**Source**
# Tutorial 3: Working with remote datasets
In this tutorial we will see how to work with remote datasets using Blosc2 and Caterva2, a library that allows you to manage large remote datasets, providing a client-server architecture. Caterva2 is built on top of Blosc2, so it can handle large datasets efficiently using all the tools and tricks you've learned in the previous tutorials.

In [None]:
import math
import blosc2
import caterva2 as cat2
import numpy as np
import psutil
import os
import time

%load_ext memory_profiler

# --- Memory profiler ---
def getmem():
    process = psutil.Process(os.getpid())
    return process.memory_info().rss / 1024 / 1024

First, we need to connect to the remote server - we have a demo running at `https://cat2.cloud/demo` that's good to get you started quickly.

In [None]:
urlbase = "https://cat2.cloud/demo"
root = "@public"
dataset1 = "examples/cubeA.b2nd"
dataset2 = "examples/cubeB.b2nd"

### Blosc2 approach: simple, but allows slicing of remote datasets

Noe let's access the remote dataset using Blosc2, which is possible using essentially the same interface as for datasets stored on disk - the only difference is that we need to wrap the urlpath as a `blosc2.URLPath` object, to indicate that we are accessing a remote dataset.

**Dataset section**
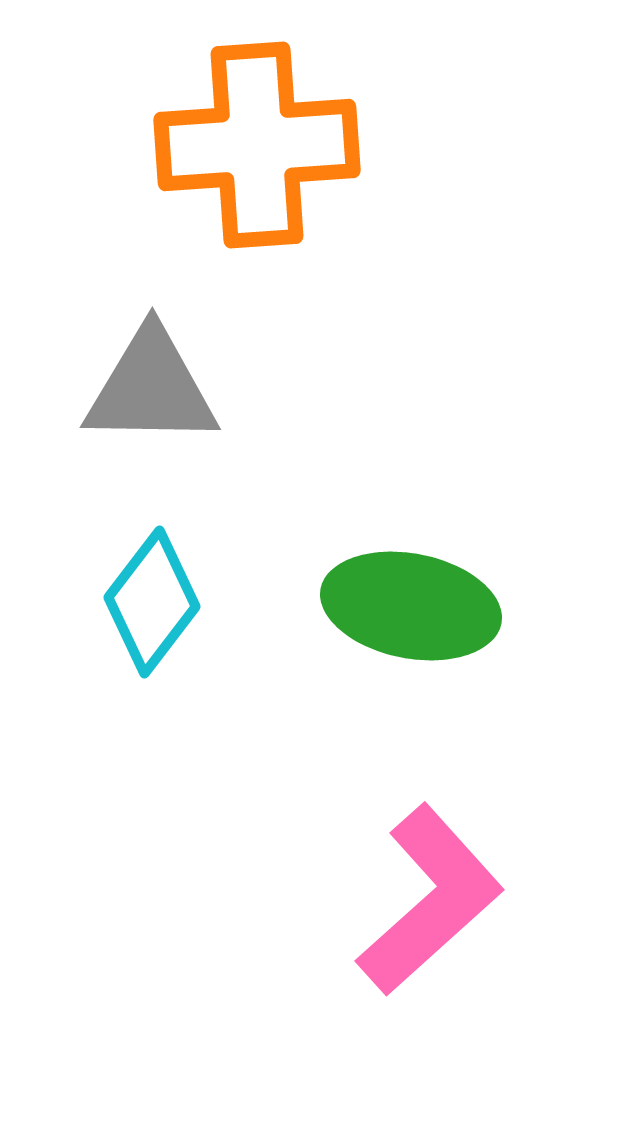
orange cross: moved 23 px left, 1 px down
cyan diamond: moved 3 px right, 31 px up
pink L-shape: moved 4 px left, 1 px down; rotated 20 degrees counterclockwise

**Requirements**
**a)** Reproduce the part of the tutorial from "return process.memory_info().rss /" up to and including "a remote dataset.".
**b)** Using the tutorial, answer each question on its own line:
(i) What is Caterva2 built on top of?
(ii) At what address is the demo server running?
(iii) When using Blosc2 to access a remote dataset, what must the urlpath be wrapped as?
**c)** Summarize the tutorial in two sentences.

**The results**
**a)**
return process.memory_info().rss / 1024 / 1024

First, we need to connect to the remote server - we have a demo running at `https://cat2.cloud/demo` that's good to get you started quickly.

In [None]:
urlbase = "https://cat2.cloud/demo"
root = "@public"
dataset1 = "examples/cubeA.b2nd"
dataset2 = "examples/cubeB.b2nd"

### Blosc2 approach: simple, but allows slicing of remote datasets

Noe let's access the remote dataset using Blosc2, which is possible using essentially the same interface as for datasets stored on disk - the only difference is that we need to wrap the urlpath as a `blosc2.URLPath` object, to indicate that we are accessing a remote dataset.

**b)**
(i) Blosc2
(ii) https://cat2.cloud/demo
(iii) A `blosc2.URLPath` object

**c)** The tutorial shows how to work with remote datasets using Blosc2 and Caterva2, a library built on top of Blosc2 that manages large remote datasets through a client-server architecture. After connecting to a demo server at https://cat2.cloud/demo, a remote dataset can be accessed with Blosc2 through essentially the same interface as a dataset on disk, except that the urlpath is wrapped as a `blosc2.URLPath` object.